- [WORK INSTRUCTIONS]: The lines you should transcribe are those from the one containing "Fig. 5. Relationship" to the end of the listing below, exactly, with pictures left out.

- [DATA SHOWN]:
____________

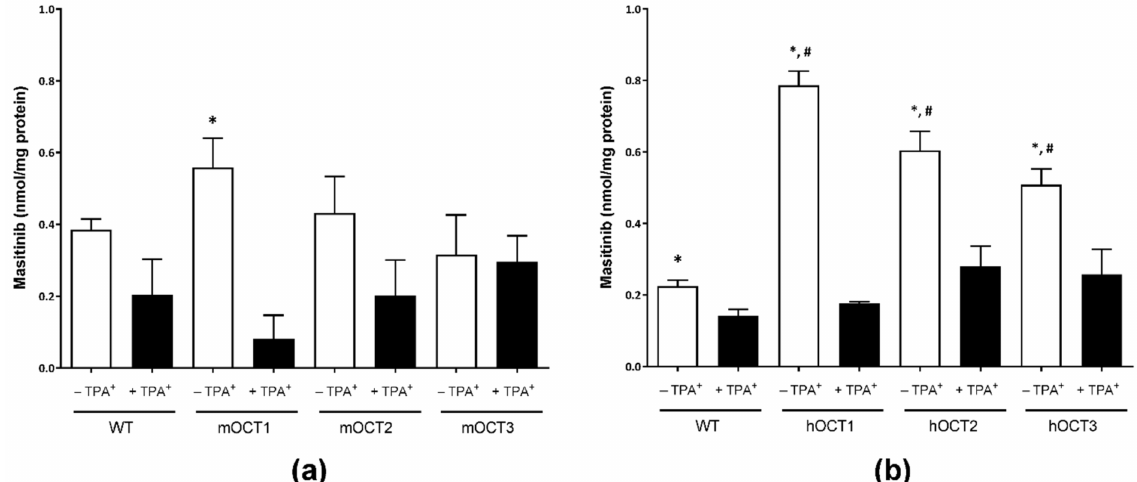
Figure 3. Columns indicate Masitinib accumulation in WT- ( n = 12) and m (panel ( a )) or h (panel ( b )) OCT1-3 stably expressing HEK293 cells in the presence (+ TPA + ) or absence ( − TPA + ) of 1 mM of TPA + . Columns show the mean ± SEM of Masitinib uptake given as nmol Masitinib/mg protein measured in 9–12 replicates in 3 independent experiments. In panel a, * shows a statistically significant difference to experiments performed with mOCT1-expressing cells in the presence of 1 mM of TPA + (unpaired t -test). In panel b, * shows a statistically significant difference to respective experiments performed in the presence of 1 mM of TPA + (unpaired t -test), while # shows a statistically significant difference to WT without TPA + (ANOVA with Tukey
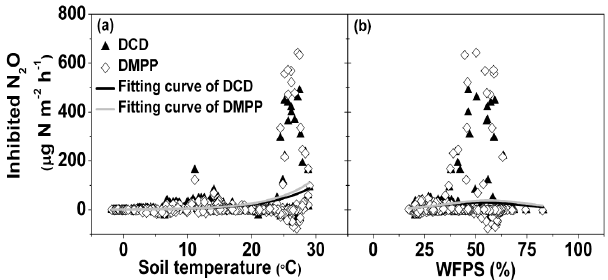
Fig. 5. Relationship between daily averaged soil temperatures, soil water-filled pore space (WFPS) and inhibited N 2 O flux. DCD and DMPP: urea + DCD and urea + DMPP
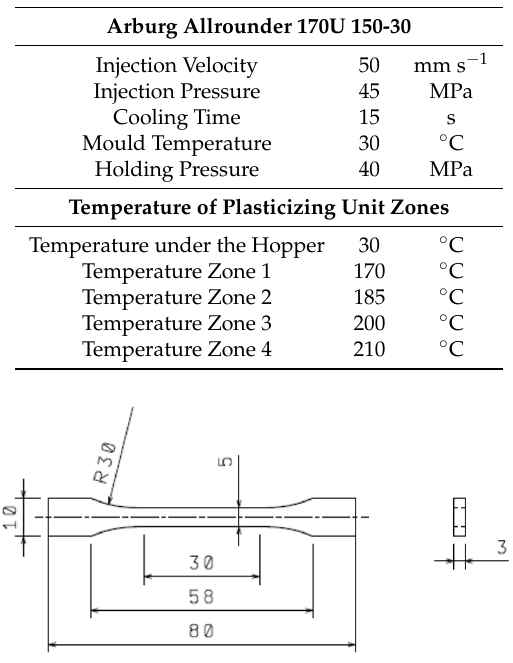
Table 1. Injection moulding parameters.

____________

- [ANSWER BELOW]:
Fig. 5. Relationship between daily averaged soil temperatures, soil water-filled pore space (WFPS) and inhibited N 2 O flux. DCD and DMPP: urea + DCD and urea + DMPP
Table 1. Injection moulding parameters.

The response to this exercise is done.